Exemplo disso e que já sucede há algum tempo, segundo outra das fontes da PM, ocorre com os juristas em serviço na DGAM e que foram colocados a prestar serviço em acumulação nalgumas capitanias: o bolo dos emolumentos gerados e repartidos por quem estava em cada uma dessas estruturas passou a ser dividido também pelos juristas.

Embora os dirigentes associativos da PM se mostrem convictos que as novas regras vão implicar necessariamente uma redução dessa componente salarial auferida pelos polícias marítimos, a verdade é que o DGAM pode determinar que "os limites de compensação" a atribuir aos faroleiros e pessoal do ISN e ESV seja de zero em 2019.

Há ainda uma outra alteração que pode tornar nula ou hipoteticamente aumentar a percentagem até agora auferida pelo pessoal das capitanias e pelos polícias marítimos: o despacho aprovado por Marcos Perestrello deixou de qualificar como taxas algumas das verbas cobradas - passando tudo a ser designado como pagamento de "serviços", aumentando o bolo global cobrado aos utentes.

O significado desse pormenor reside no facto de as verbas cobradas a título de taxas não poderem ser distribuídas pelo pessoal - como é o caso dos faroleiros relativamente à taxa de farolagem aplicada aos navios estrangeiros ou embarcações de recreio.

Outra alteração complementar, mas constante de outro diploma aprovado no início de outubro, prende-se com o aumento dos valores que a AMN passou a cobrar desde 15 de outubro pelos serviços prestados e que, nalguns casos, duplica e triplica as verbas em causa.

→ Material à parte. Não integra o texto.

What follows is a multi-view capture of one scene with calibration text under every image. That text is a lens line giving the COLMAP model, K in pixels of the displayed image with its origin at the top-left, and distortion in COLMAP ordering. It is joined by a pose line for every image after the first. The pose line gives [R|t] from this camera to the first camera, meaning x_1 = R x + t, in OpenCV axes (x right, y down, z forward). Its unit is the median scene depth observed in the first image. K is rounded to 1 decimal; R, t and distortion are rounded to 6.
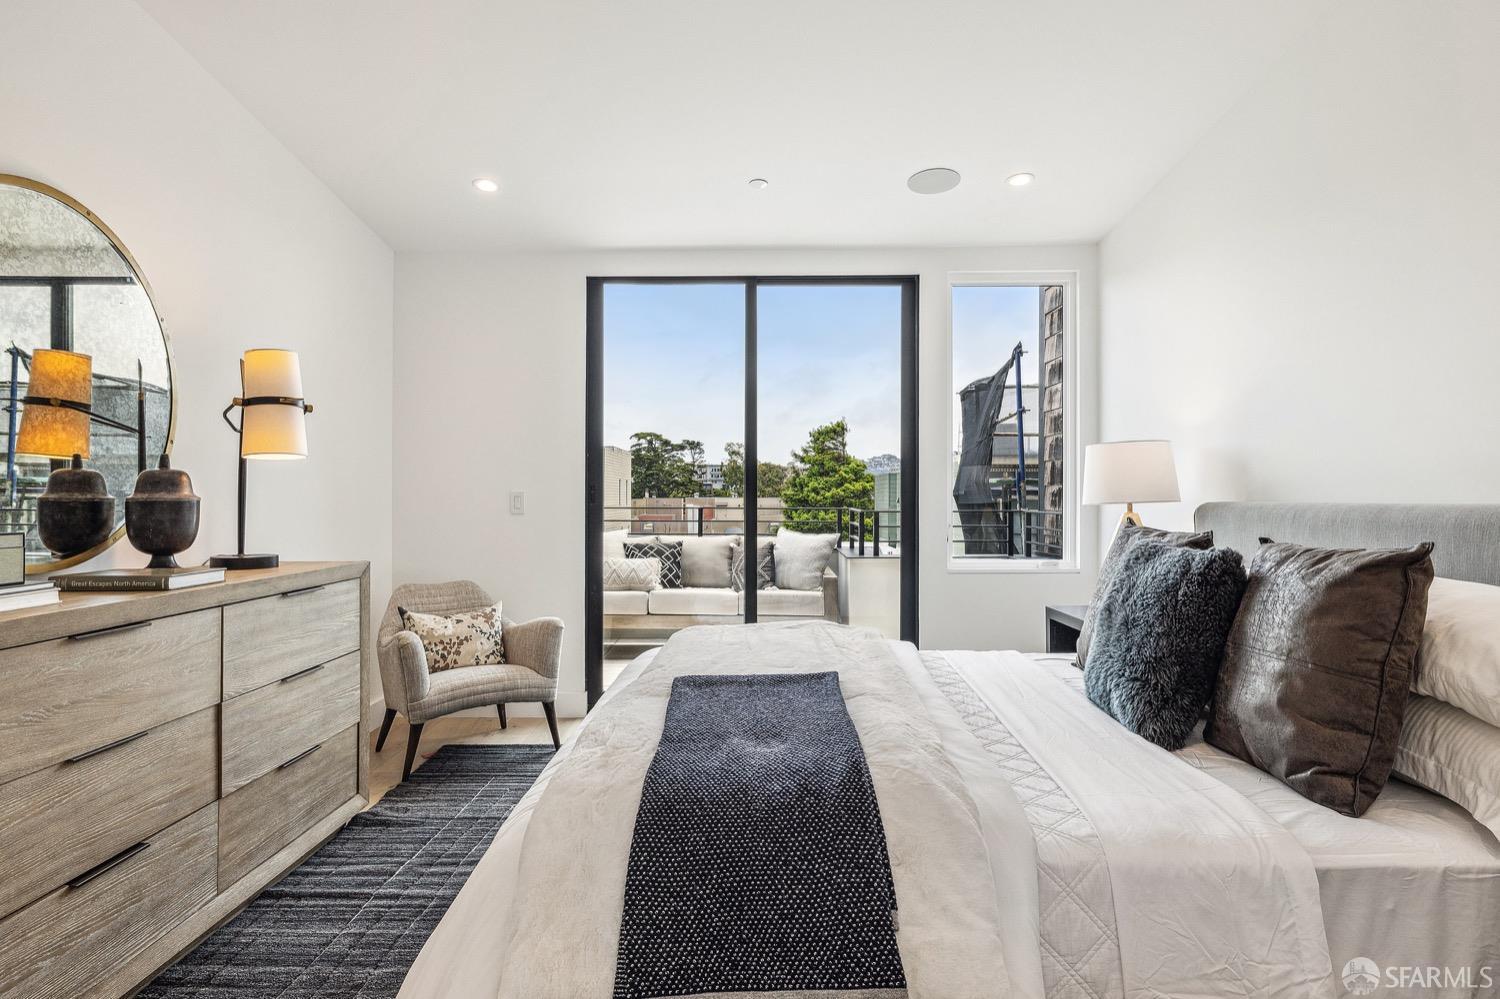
lens RADIAL K [[867.9, 0, 750.0], [0, 867.9, 499.5], [0, 0, 1]] dist [0.000122, 0.000053]
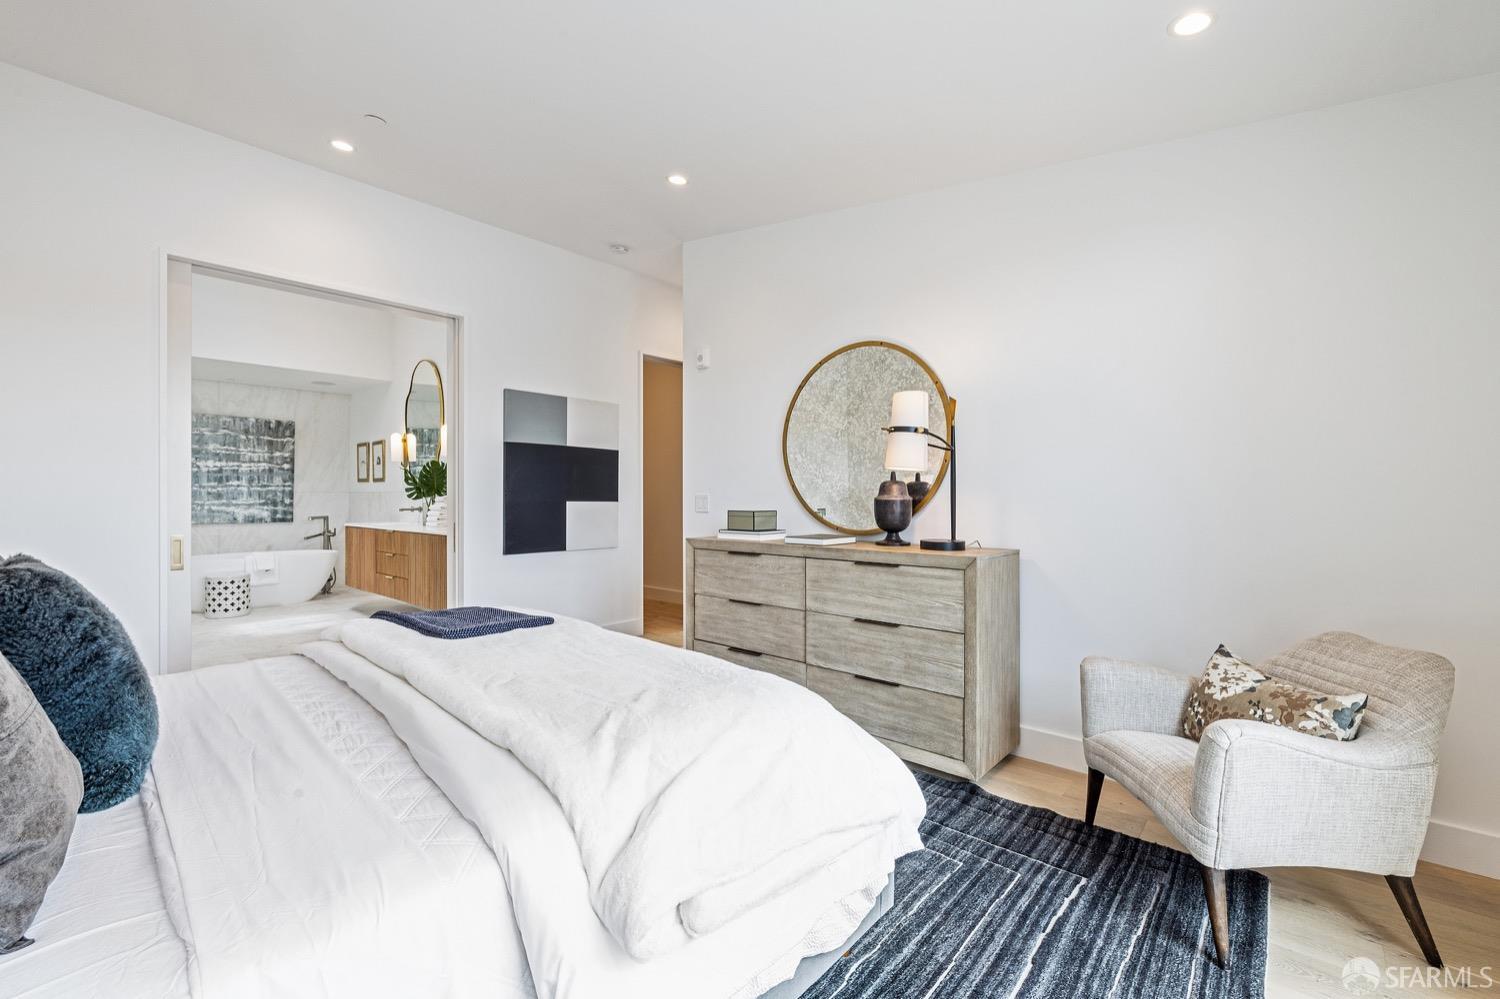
lens RADIAL K [[626.1, 0, 746.2], [0, 626.1, 491.7], [0, 0, 1]] dist [0.013249, -0.000003]
pose [[-0.649151, 0.005735, -0.760638, 0.440996], [0.003231, 0.999983, 0.004782, -0.021653], [0.760653, 0.000647, -0.649159, 1.643654]]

Donde, aumentando o bolo dos emolumentos até agora repartidos entre o pessoal das capitanias e da PM, a sua distribuição por mais algumas centenas de profissionais ao serviço da AMN pode não reduzir o que os primeiros vão receber até ao final do ano - mas desconhecendo-se os critérios a definir pelo DGMA e eventuais estimativas quanto ao acréscimo global dos emolumentos a receber desde 15 de outubro, sobram as desconfianças dos dirigentes associativos daquela polícia.